Hiring hurdles expected in CN Marshal Service
Cherokee Nation Marshal Service Director Shannon Buhl addressees the Tribal Council’s Rules Committee on Oct. 29. Buhl told councilors the CNMS currently employs more than 30 deputy marshals. COURTESY
TAHLEQUAH – The Cherokee Nation’s Marshal Service director anticipates he’ll need to beef up his ranks to deal with fallout from the historic McGirt v. Oklahoma decision, but says it will be an uphill climb due in part to lack of a retirement plan.
“It would be very rare that we would be able to hire a police officer from any community out there that has a 20-year law enforcement retirement even if we could pay more,” CNMS Director Shannon Buhl told Tribal Councilors in October. “On average, we pay more than any other agency in eastern Oklahoma.
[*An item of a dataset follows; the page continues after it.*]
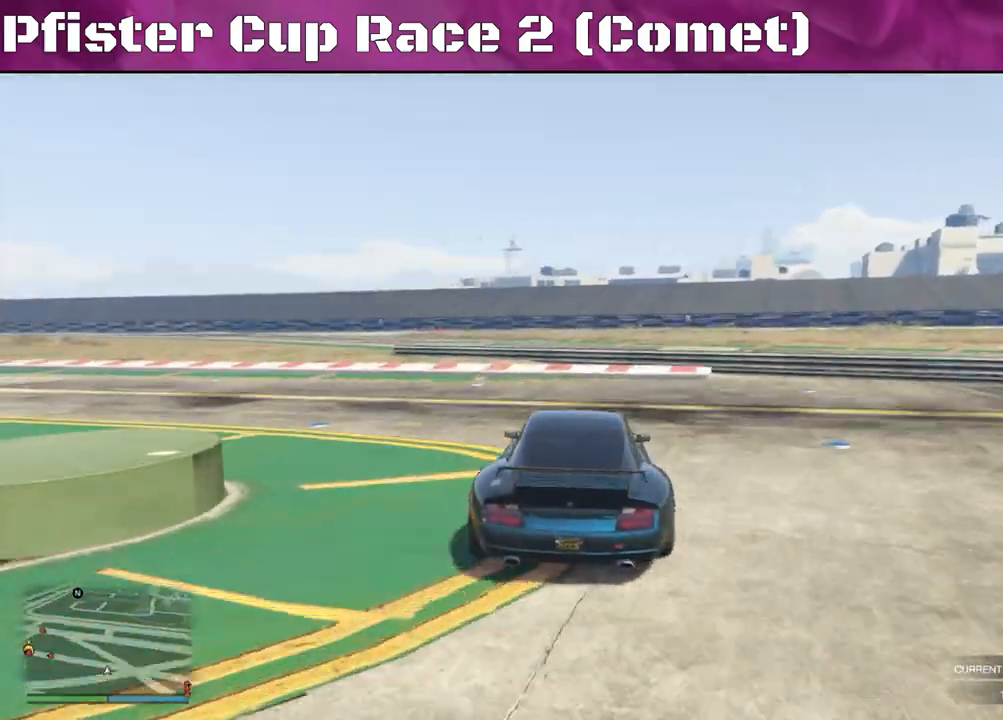
{"buttons": ["R2"], "left_stick": "left", "right_stick": "left", "events": []}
But we lose officers to other agencies solely because of the retirement those other agencies offer.”
The tribe currently employs 30-plus deputy marshals with jurisdiction throughout the CN. Buhl said the CNMS was in the process of filling two vacant deputy marshal positions.
However, to deal with an expected increase in the law enforcement workload – based on the McGirt ruling – many more deputy marshals and other staff will be needed, Buhl said. A 5-4 ruling handed down July 9 by the U.S. Supreme Court sided with Seminole Nation citizen Jimcy McGirt, a convicted child molester who claimed Oklahoma courts had no authority to try him for a crime committed on Muscogee (Creek) Nation reservation land. The decision’s potential impact on territorial rights and criminal jurisdiction for all eastern Oklahoma tribes prompted the CN to establish a sovereignty commission and pass an act expanding its judiciary, prosecution staff and CNMS.
“If McGirt stands … you’re looking at a substantial money cost to the tribe,” Buhl said. “It’s not just marshal costs; it’s incarceration costs. Our incarceration budget averages about $30,000 to $40,000 a year and has been for about the past 12 to 14 years. I mean you’re looking at now incarceration costs … in the millions. We’re looking at $5 million, $10 million, $15 million a year just in incarceration costs alone. So this is a huge undertaking.”
Buhl said the CN sovereignty commission has talked about potential costs that also include “not just uniformed officers, but support staff, dispatchers, 911 operators, the federal sex offender registry.”
“When McGirt hits here, we’ll have anywhere from 2,000 to 14,000 registered sex offenders that we will have to start watching,” he added. “That’s huge numbers.”
Attorney General Sara Hill said her office has also embarked on the “all-consuming task” of preparing for McGirt-related issues.
“We are working to be sure we are ready to handle, as much as we can be, the criminal cases that will be headed our way,” she said. “I’ve hired two new attorneys scheduled to start in November. I also plan to hire additional attorneys, investigators and paralegals in the coming weeks.”
Tribal Councilor Mike Shambaugh, who is also the longtime Jay police chief, noted that finding enough qualified candidates to fill deputy marshal roles “will be very daunting.”
“I think people need to understand that it is a long process and this is going to be very, very difficult to do,” he said.
Implementing a formal retirement plan for law enforcement, Buhl said, would cost the tribe millions.
“Law enforcement retirements, they do 20 years, they retire with about a $300,000 check in their pocket and 65% of their pay the rest of their life,” he said. “That’s a substantial amount of money that the tribe would be on the hook for. That’s why I have never brought it in front of the Council, because, quite frankly, we’re talking millions of dollars to get that program started.”
Even without a retirement plan to lure new deputy marshals, “I think we’ll be able to hire good candidates,” Buhl said.
“But, you know, if you gave me the money I needed to hire everybody today,” he said, “we’re still a couple years out before we even approach the amount of officers that we need for this.”